● STUDY MATERIAL:
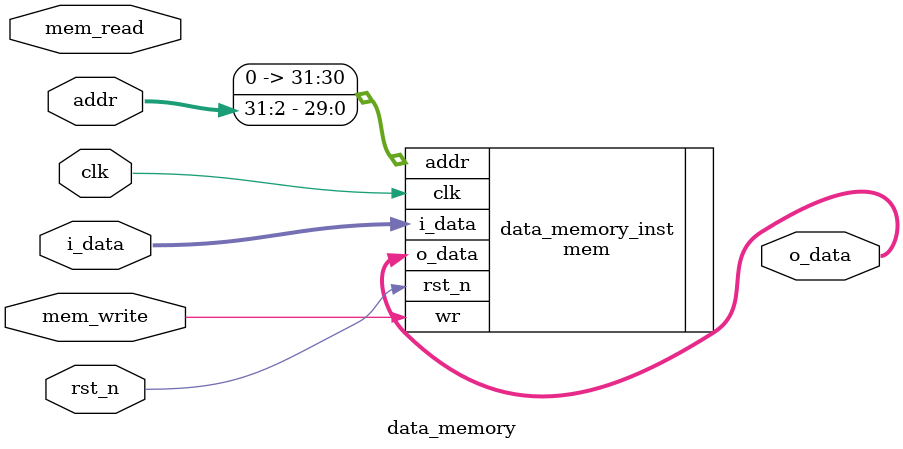
<source format=v>
module data_memory #(parameter DEPTH = 'd10) (
    input                 clk,
    input                 rst_n,
    input                 mem_read,
    input                 mem_write,
    input      [ 31 : 0 ] addr,
    input      [ 31 : 0 ] i_data,
    output     [ 31 : 0 ] o_data
);

    mem #(.DEPTH(DEPTH)) data_memory_inst (
        .clk    ( clk         ) ,
        .rst_n  ( rst_n       ) ,
        .wr     ( mem_write   ) ,
        .addr   ( addr >> 'd2 ) ,
        .i_data ( i_data      ) ,
        .o_data ( o_data      )
    );

endmodule
</source>
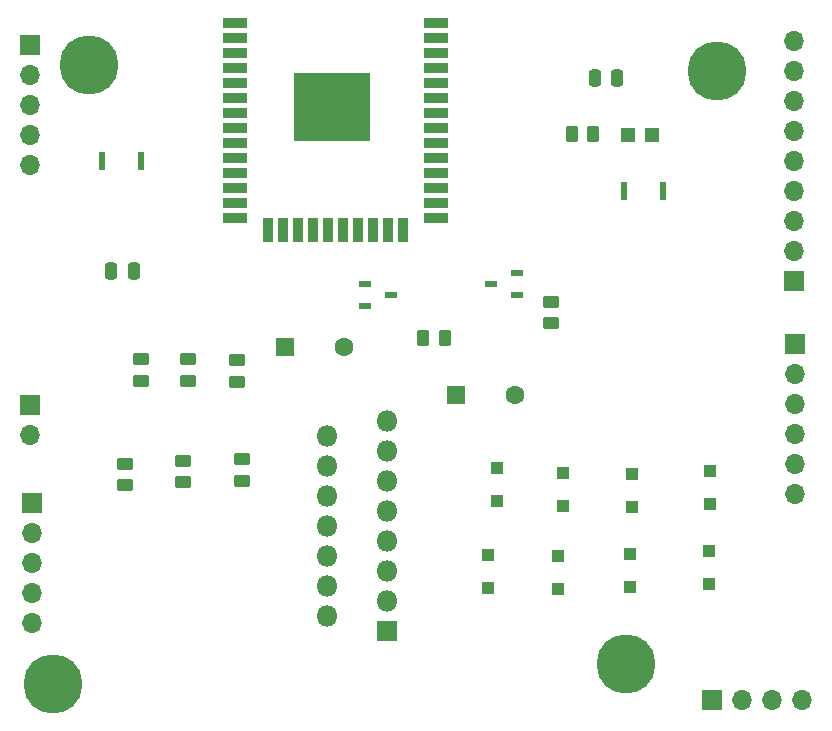
<source format=gbr>
%TF.GenerationSoftware,KiCad,Pcbnew,(6.0.2)*%
%TF.CreationDate,2022-03-09T23:50:45-05:00*%
%TF.ProjectId,car (1),63617220-2831-4292-9e6b-696361645f70,rev?*%
%TF.SameCoordinates,Original*%
%TF.FileFunction,Soldermask,Top*%
%TF.FilePolarity,Negative*%
%FSLAX46Y46*%
G04 Gerber Fmt 4.6, Leading zero omitted, Abs format (unit mm)*
G04 Created by KiCad (PCBNEW (6.0.2)) date 2022-03-09 23:50:45*
%MOMM*%
%LPD*%
G01*
G04 APERTURE LIST*
G04 Aperture macros list*
%AMRoundRect*
0 Rectangle with rounded corners*
0 $1 Rounding radius*
0 $2 $3 $4 $5 $6 $7 $8 $9 X,Y pos of 4 corners*
0 Add a 4 corners polygon primitive as box body*
4,1,4,$2,$3,$4,$5,$6,$7,$8,$9,$2,$3,0*
0 Add four circle primitives for the rounded corners*
1,1,$1+$1,$2,$3*
1,1,$1+$1,$4,$5*
1,1,$1+$1,$6,$7*
1,1,$1+$1,$8,$9*
0 Add four rect primitives between the rounded corners*
20,1,$1+$1,$2,$3,$4,$5,0*
20,1,$1+$1,$4,$5,$6,$7,0*
20,1,$1+$1,$6,$7,$8,$9,0*
20,1,$1+$1,$8,$9,$2,$3,0*%
G04 Aperture macros list end*
%ADD10R,0.550000X1.500000*%
%ADD11RoundRect,0.250000X-0.450000X0.262500X-0.450000X-0.262500X0.450000X-0.262500X0.450000X0.262500X0*%
%ADD12R,1.100000X1.100000*%
%ADD13R,1.700000X1.700000*%
%ADD14O,1.700000X1.700000*%
%ADD15R,1.600000X1.600000*%
%ADD16C,1.600000*%
%ADD17RoundRect,0.250000X0.450000X-0.262500X0.450000X0.262500X-0.450000X0.262500X-0.450000X-0.262500X0*%
%ADD18C,5.000000*%
%ADD19R,1.100000X0.600000*%
%ADD20R,1.200000X1.200000*%
%ADD21RoundRect,0.250000X0.262500X0.450000X-0.262500X0.450000X-0.262500X-0.450000X0.262500X-0.450000X0*%
%ADD22R,1.800000X1.800000*%
%ADD23O,1.800000X1.800000*%
%ADD24R,2.000000X0.900000*%
%ADD25R,0.900000X2.000000*%
%ADD26R,6.446400X5.783600*%
%ADD27RoundRect,0.250000X0.250000X0.475000X-0.250000X0.475000X-0.250000X-0.475000X0.250000X-0.475000X0*%
%ADD28RoundRect,0.250000X-0.250000X-0.475000X0.250000X-0.475000X0.250000X0.475000X-0.250000X0.475000X0*%
G04 APERTURE END LIST*
D10*
%TO.C,SW2*%
X109269000Y-65546800D03*
X106019000Y-65546800D03*
%TD*%
D11*
%TO.C,R1*%
X65074800Y-79806800D03*
X65074800Y-81631800D03*
%TD*%
D12*
%TO.C,D4*%
X113284000Y-92027200D03*
X113284000Y-89227200D03*
%TD*%
D13*
%TO.C,J4*%
X120446800Y-78486000D03*
D14*
X120446800Y-81026000D03*
X120446800Y-83566000D03*
X120446800Y-86106000D03*
X120446800Y-88646000D03*
X120446800Y-91186000D03*
%TD*%
D15*
%TO.C,C7*%
X77266800Y-78790800D03*
D16*
X82266800Y-78790800D03*
%TD*%
D11*
%TO.C,R2*%
X73609200Y-88241500D03*
X73609200Y-90066500D03*
%TD*%
D17*
%TO.C,R7*%
X99771200Y-76756900D03*
X99771200Y-74931900D03*
%TD*%
D12*
%TO.C,D5*%
X94437200Y-99139200D03*
X94437200Y-96339200D03*
%TD*%
D13*
%TO.C,J1*%
X120345200Y-73202800D03*
D14*
X120345200Y-70662800D03*
X120345200Y-68122800D03*
X120345200Y-65582800D03*
X120345200Y-63042800D03*
X120345200Y-60502800D03*
X120345200Y-57962800D03*
X120345200Y-55422800D03*
X120345200Y-52882800D03*
%TD*%
D13*
%TO.C,J2*%
X113446400Y-108610400D03*
D14*
X115986400Y-108610400D03*
X118526400Y-108610400D03*
X121066400Y-108610400D03*
%TD*%
D11*
%TO.C,R4*%
X63703200Y-88647900D03*
X63703200Y-90472900D03*
%TD*%
D18*
%TO.C,H3*%
X113842800Y-55372000D03*
%TD*%
D12*
%TO.C,D3*%
X106629200Y-92281200D03*
X106629200Y-89481200D03*
%TD*%
D19*
%TO.C,Q2*%
X96908800Y-74356000D03*
X96908800Y-72456000D03*
X94708800Y-73406000D03*
%TD*%
D20*
%TO.C,D9*%
X108390400Y-60807600D03*
X106290400Y-60807600D03*
%TD*%
D21*
%TO.C,R8*%
X90826600Y-78028800D03*
X89001600Y-78028800D03*
%TD*%
D18*
%TO.C,H4*%
X57658000Y-107289600D03*
%TD*%
D13*
%TO.C,J3*%
X55727600Y-83667600D03*
D14*
X55727600Y-86207600D03*
%TD*%
D11*
%TO.C,R3*%
X68681600Y-88393900D03*
X68681600Y-90218900D03*
%TD*%
%TO.C,R5*%
X73202800Y-79861400D03*
X73202800Y-81686400D03*
%TD*%
D18*
%TO.C,H1*%
X60706000Y-54914800D03*
%TD*%
D22*
%TO.C,U1*%
X85919800Y-102824200D03*
D23*
X80839800Y-101554200D03*
X85919800Y-100284200D03*
X80839800Y-99014200D03*
X85919800Y-97744200D03*
X80839800Y-96474200D03*
X85919800Y-95204200D03*
X80839800Y-93934200D03*
X85919800Y-92664200D03*
X80839800Y-91394200D03*
X85919800Y-90124200D03*
X80839800Y-88854200D03*
X85919800Y-87584200D03*
X80839800Y-86314200D03*
X85919800Y-85044200D03*
%TD*%
D15*
%TO.C,C3*%
X91780549Y-82804000D03*
D16*
X96780549Y-82804000D03*
%TD*%
D12*
%TO.C,D6*%
X100380800Y-99240800D03*
X100380800Y-96440800D03*
%TD*%
%TO.C,D2*%
X100838000Y-92230400D03*
X100838000Y-89430400D03*
%TD*%
%TO.C,D1*%
X95199200Y-91773200D03*
X95199200Y-88973200D03*
%TD*%
D10*
%TO.C,SW1*%
X61824200Y-62992000D03*
X65074200Y-62992000D03*
%TD*%
D13*
%TO.C,J6*%
X55880000Y-91948000D03*
D14*
X55880000Y-94488000D03*
X55880000Y-97028000D03*
X55880000Y-99568000D03*
X55880000Y-102108000D03*
%TD*%
D13*
%TO.C,J5*%
X55676800Y-53187600D03*
D14*
X55676800Y-55727600D03*
X55676800Y-58267600D03*
X55676800Y-60807600D03*
X55676800Y-63347600D03*
%TD*%
D11*
%TO.C,R6*%
X69037200Y-79808700D03*
X69037200Y-81633700D03*
%TD*%
D24*
%TO.C,IC1*%
X73056800Y-51311800D03*
X73056800Y-52581800D03*
X73056800Y-53851800D03*
X73056800Y-55121800D03*
X73056800Y-56391800D03*
X73056800Y-57661800D03*
X73056800Y-58931800D03*
X73056800Y-60201800D03*
X73056800Y-61471800D03*
X73056800Y-62741800D03*
X73056800Y-64011800D03*
X73056800Y-65281800D03*
X73056800Y-66551800D03*
X73056800Y-67821800D03*
D25*
X75841800Y-68821800D03*
X77111800Y-68821800D03*
X78381800Y-68821800D03*
X79651800Y-68821800D03*
X80921800Y-68821800D03*
X82191800Y-68821800D03*
X83461800Y-68821800D03*
X84731800Y-68821800D03*
X86001800Y-68821800D03*
X87271800Y-68821800D03*
D24*
X90056800Y-67821800D03*
X90056800Y-66551800D03*
X90056800Y-65281800D03*
X90056800Y-64011800D03*
X90056800Y-62741800D03*
X90056800Y-61471800D03*
X90056800Y-60201800D03*
X90056800Y-58931800D03*
X90056800Y-57661800D03*
X90056800Y-56391800D03*
X90056800Y-55121800D03*
X90056800Y-53851800D03*
X90056800Y-52581800D03*
X90056800Y-51311800D03*
D26*
X81280000Y-58420000D03*
%TD*%
D18*
%TO.C,H2*%
X106121200Y-105613200D03*
%TD*%
D12*
%TO.C,D7*%
X106527600Y-99088400D03*
X106527600Y-96288400D03*
%TD*%
D21*
%TO.C,R10*%
X103376100Y-60706000D03*
X101551100Y-60706000D03*
%TD*%
D27*
%TO.C,C4*%
X105410000Y-55981600D03*
X103510000Y-55981600D03*
%TD*%
D19*
%TO.C,Q1*%
X84040800Y-73421200D03*
X84040800Y-75321200D03*
X86240800Y-74371200D03*
%TD*%
D28*
%TO.C,C5*%
X62565200Y-72288400D03*
X64465200Y-72288400D03*
%TD*%
D12*
%TO.C,D8*%
X113182400Y-98783600D03*
X113182400Y-95983600D03*
%TD*%
M02*

</source>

● WRITTEN TASK:
Where a line in the material contains "macros", copy that line.

● RESULT:
G04 Aperture macros list*
G04 Aperture macros list end*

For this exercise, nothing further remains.